[Camera settings data]

* * * *

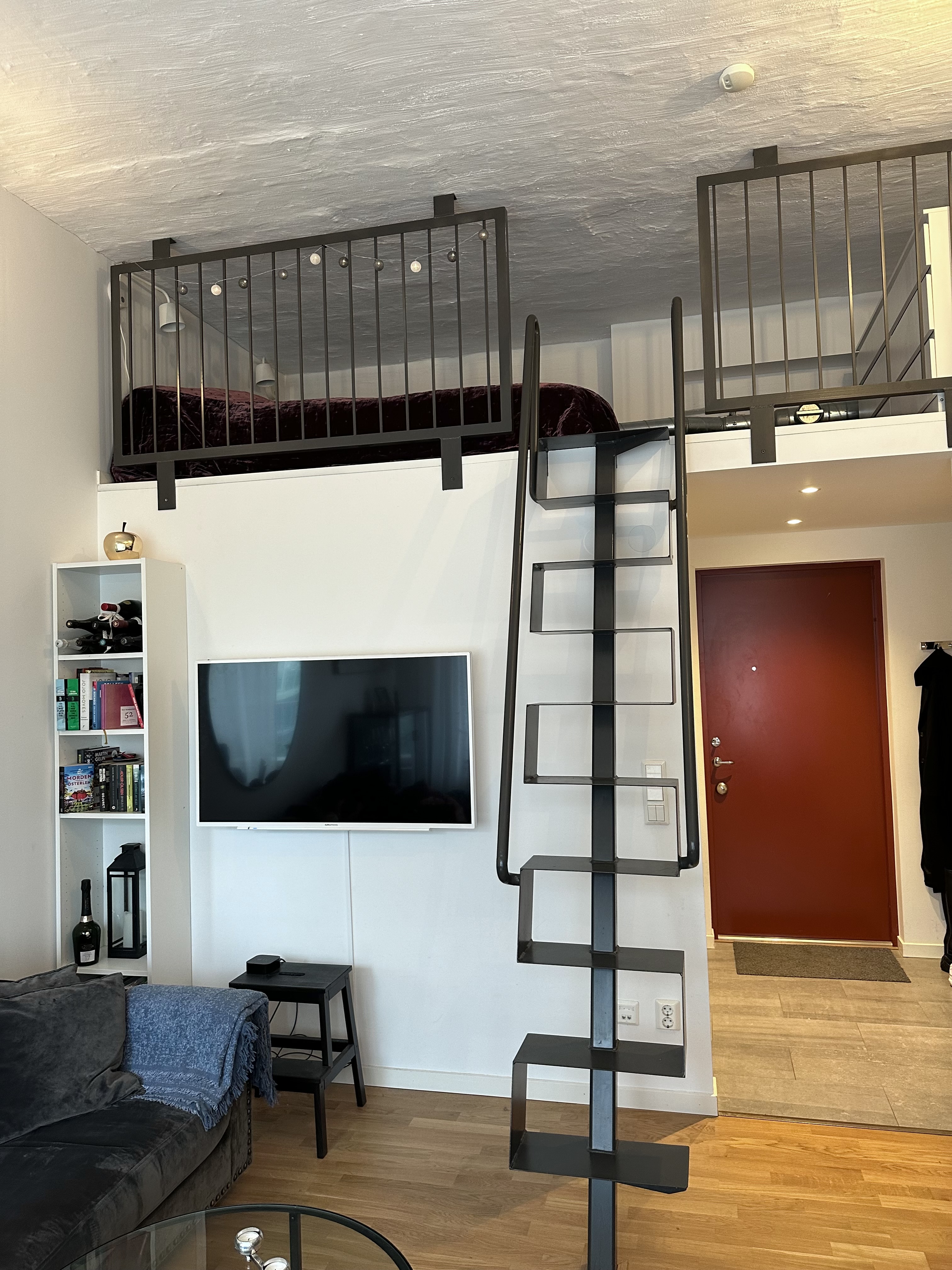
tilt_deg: +3.4
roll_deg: +1.1
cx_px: 476
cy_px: 635
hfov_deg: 56.8
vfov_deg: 71.6
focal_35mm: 24
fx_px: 880
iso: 250
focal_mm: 6.86
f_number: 1.78
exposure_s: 1/50
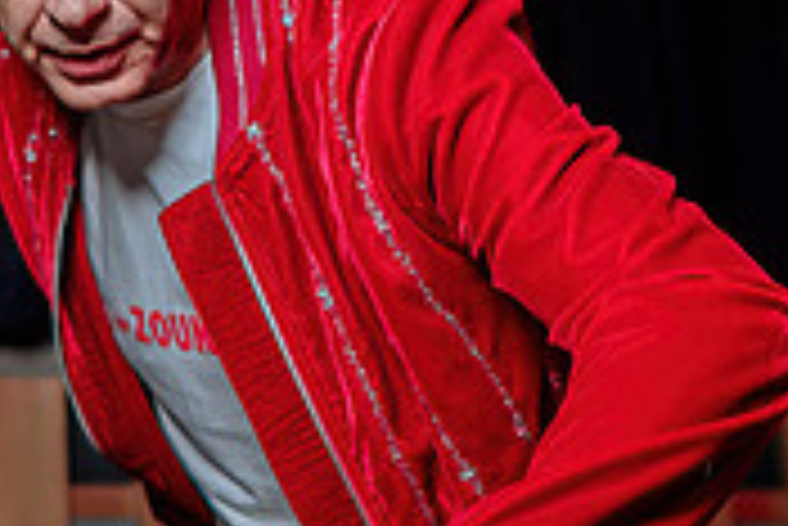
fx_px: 2147
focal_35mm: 98
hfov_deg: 19.2
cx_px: -243
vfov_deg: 14.0
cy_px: 316
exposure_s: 1/50
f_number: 1.8
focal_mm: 24
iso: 800
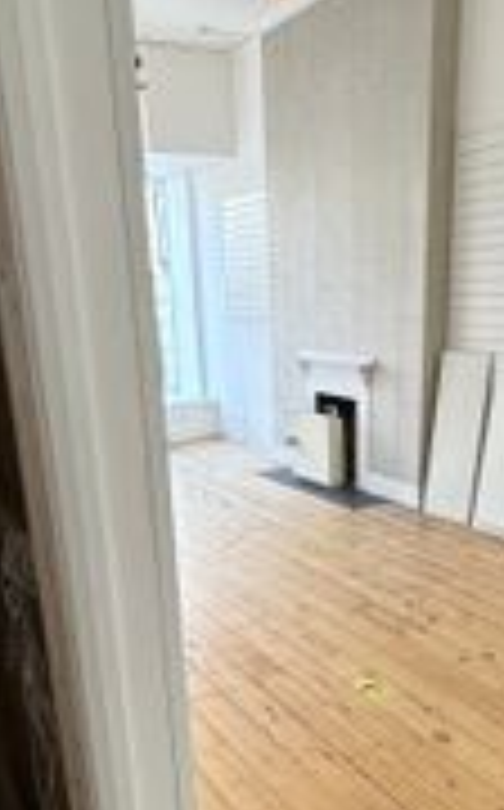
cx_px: 279
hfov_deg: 38.2
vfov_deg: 57.3
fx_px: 728
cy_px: 518
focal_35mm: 33
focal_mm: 2.22
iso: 100
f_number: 2.2
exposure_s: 1/99
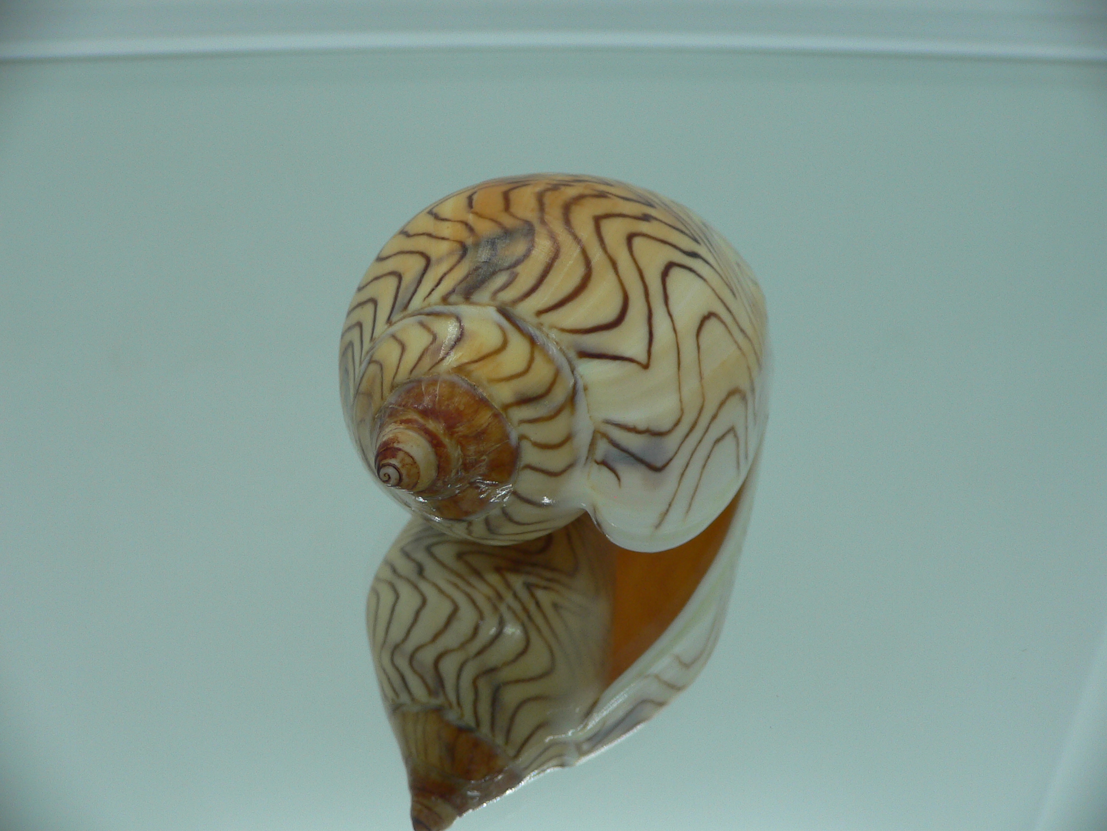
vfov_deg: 40.7
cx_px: 554
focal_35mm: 35
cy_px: 416
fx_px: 1119
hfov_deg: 52.6
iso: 80
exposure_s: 1/60
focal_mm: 4.6
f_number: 2.8
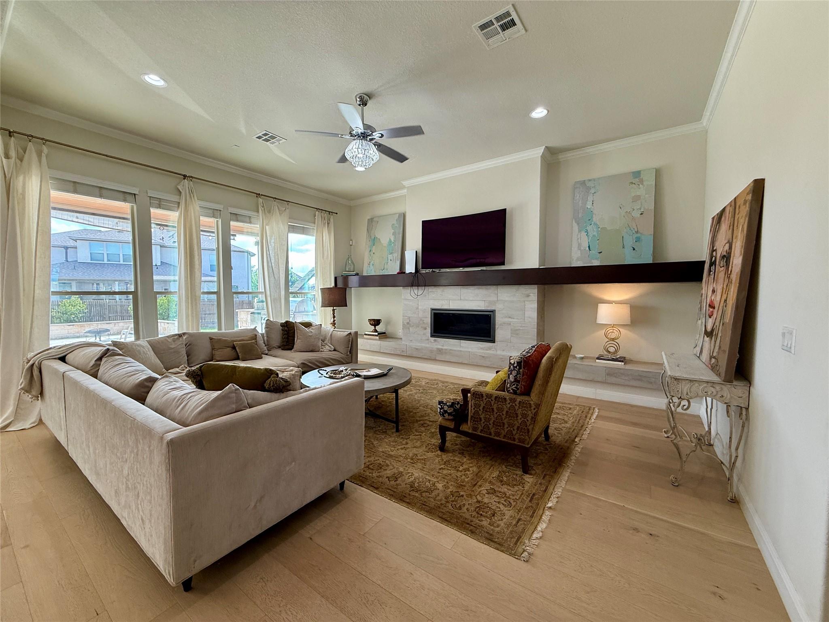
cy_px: 311
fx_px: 335
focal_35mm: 14
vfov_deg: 85.7
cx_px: 414
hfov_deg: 102.1
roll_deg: -0.2
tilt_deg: -3.2
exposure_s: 1/120
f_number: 2.2
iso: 100
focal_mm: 2.22
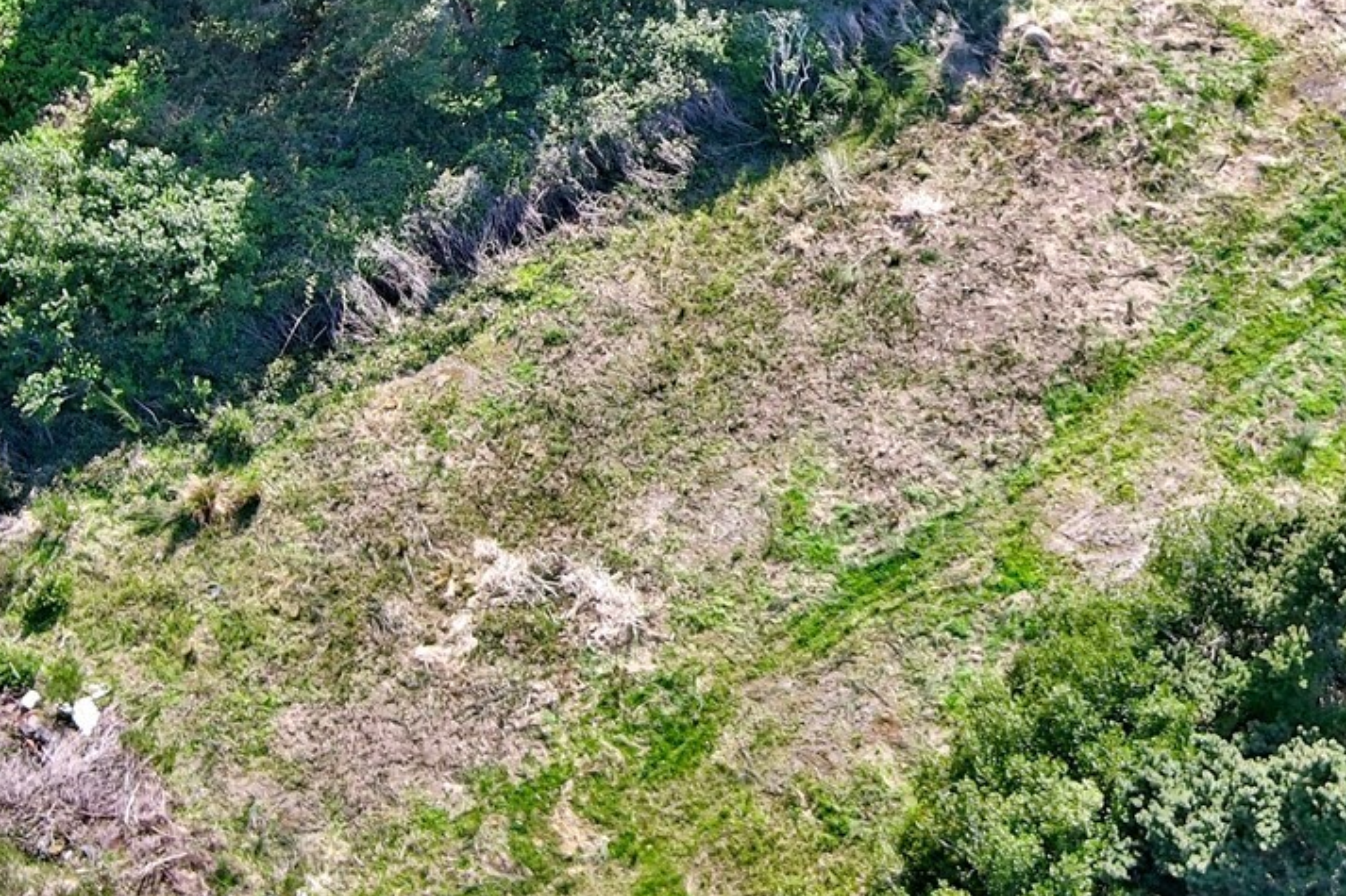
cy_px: 124
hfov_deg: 28.9
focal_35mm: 69
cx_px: 966
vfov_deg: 19.4
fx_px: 2579
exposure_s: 1/322
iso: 100
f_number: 2.8
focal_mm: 10.57
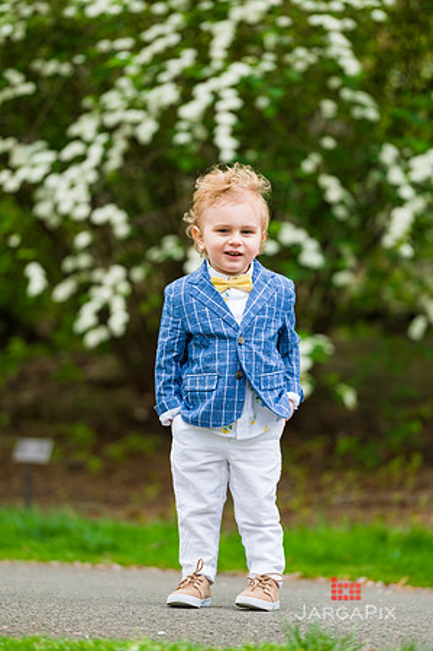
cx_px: 216
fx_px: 3616
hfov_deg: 6.9
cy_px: 326
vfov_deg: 10.3
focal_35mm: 200
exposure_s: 1/320
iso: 200
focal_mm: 200
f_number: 3.5
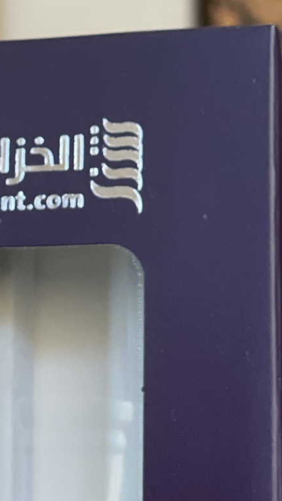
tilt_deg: +13.2
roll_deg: -0.7
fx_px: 1993
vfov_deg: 14.3
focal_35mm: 150
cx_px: -19
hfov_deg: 8.0
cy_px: 167
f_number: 2
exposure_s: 1/67
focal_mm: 6
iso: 250
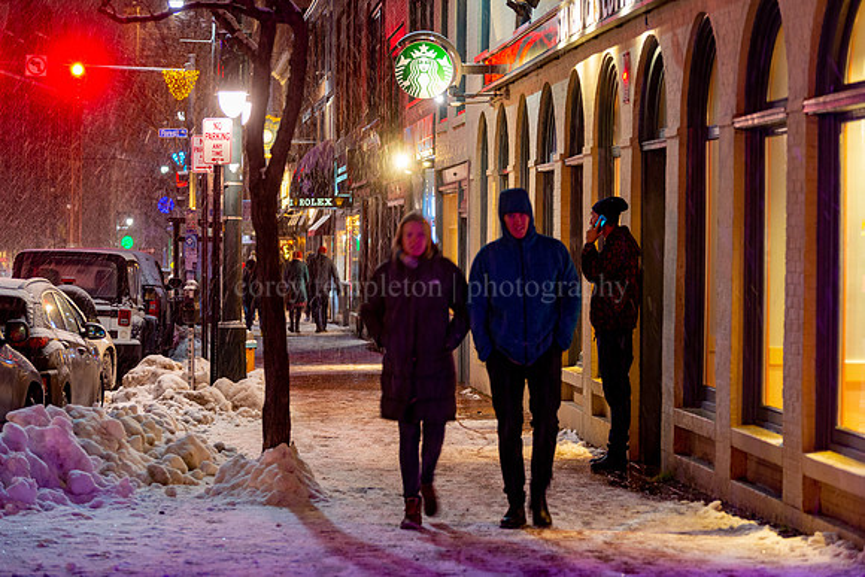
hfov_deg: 18.4
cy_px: 288
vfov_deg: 12.3
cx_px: 432
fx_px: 2669
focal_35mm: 111
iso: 1000
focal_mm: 110
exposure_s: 1/13
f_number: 5
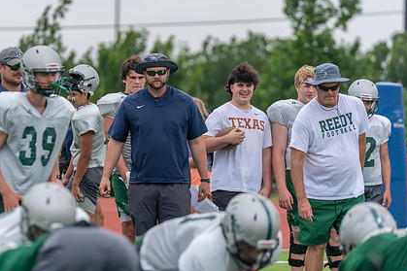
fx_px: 3130
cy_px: 122
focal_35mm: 277
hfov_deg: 7.4
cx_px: 141
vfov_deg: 5.0
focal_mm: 200
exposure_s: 1/1250
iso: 160
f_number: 3.5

* * * *

■ **Task to carry out**
Repeat, exactly and only, the lines from the one containing "vfov_deg: 14.0" through the final line of the data, both ends included, leaving out any picture.

■ **Output of the exercise**
vfov_deg: 14.0
cy_px: 316
exposure_s: 1/50
f_number: 1.8
focal_mm: 24
iso: 800
cx_px: 279
hfov_deg: 38.2
vfov_deg: 57.3
fx_px: 728
cy_px: 518
focal_35mm: 33
focal_mm: 2.22
iso: 100
f_number: 2.2
exposure_s: 1/99
vfov_deg: 40.7
cx_px: 554
focal_35mm: 35
cy_px: 416
fx_px: 1119
hfov_deg: 52.6
iso: 80
exposure_s: 1/60
focal_mm: 4.6
f_number: 2.8
cy_px: 311
fx_px: 335
focal_35mm: 14
vfov_deg: 85.7
cx_px: 414
hfov_deg: 102.1
roll_deg: -0.2
tilt_deg: -3.2
exposure_s: 1/120
f_number: 2.2
iso: 100
focal_mm: 2.22
cy_px: 124
hfov_deg: 28.9
focal_35mm: 69
cx_px: 966
vfov_deg: 19.4
fx_px: 2579
exposure_s: 1/322
iso: 100
f_number: 2.8
focal_mm: 10.57
cx_px: 216
fx_px: 3616
hfov_deg: 6.9
cy_px: 326
vfov_deg: 10.3
focal_35mm: 200
exposure_s: 1/320
iso: 200
focal_mm: 200
f_number: 3.5
tilt_deg: +13.2
roll_deg: -0.7
fx_px: 1993
vfov_deg: 14.3
focal_35mm: 150
cx_px: -19
hfov_deg: 8.0
cy_px: 167
f_number: 2
exposure_s: 1/67
focal_mm: 6
iso: 250
hfov_deg: 18.4
cy_px: 288
vfov_deg: 12.3
cx_px: 432
fx_px: 2669
focal_35mm: 111
iso: 1000
focal_mm: 110
exposure_s: 1/13
f_number: 5
fx_px: 3130
cy_px: 122
focal_35mm: 277
hfov_deg: 7.4
cx_px: 141
vfov_deg: 5.0
focal_mm: 200
exposure_s: 1/1250
iso: 160
f_number: 3.5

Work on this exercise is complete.